I am sure my co-workers got some nice pictures of this immensely tolerant and approachable bird. But I happened to have my "good" camera with me from my morning trip to Harriet Alexander Nature Center, and so I ran back inside the library to get it. This allowed me to get better pictures than any of them could have. My photography superiority was also surely helped by standing with the bird for half an hour and taking more than 300 pictures. I don't think any of them took more than a few. And so at least for today you can rest assured that my blog is better than all of their blogs.
I mean, if they have blogs.
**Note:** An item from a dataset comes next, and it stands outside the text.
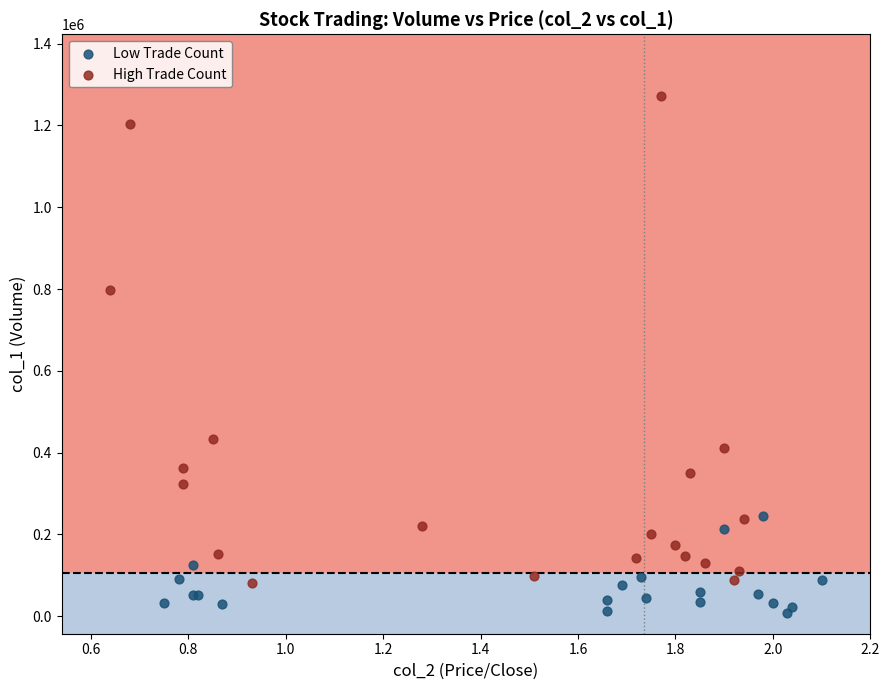

Which series reaches the maximum Y coordinate?

High Trade Count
Doesn't everyone have a blog?
Coincidentally in the time of these hawk pictures my photo editing vocabulary expanded wildly as I went all in on a number of various editing apps I had had my eye on. You will be seeing some evidence of these tools in the photos below, though they will be a mere harbinger of more dramatic things to come as I showed considerable restraint in these pictures. I had also been going on long, multi hour photography jaunts in the wilds of Saint Minneapolis, so I was developing (pun intended) a great number of pictures for future blog posts. This created a metaphorical chaos, and a whirlwind of activity.
As I organized all these pictures I for some reason always thought of my hawk pictures as my wolf pictures. I don't know why I kept unconsciously inverting these animals in my mind, but somehow I thought I had taken pictures of a wolf instead of a hawk. And mysteriously, even now, I find them oddly blurred in my head.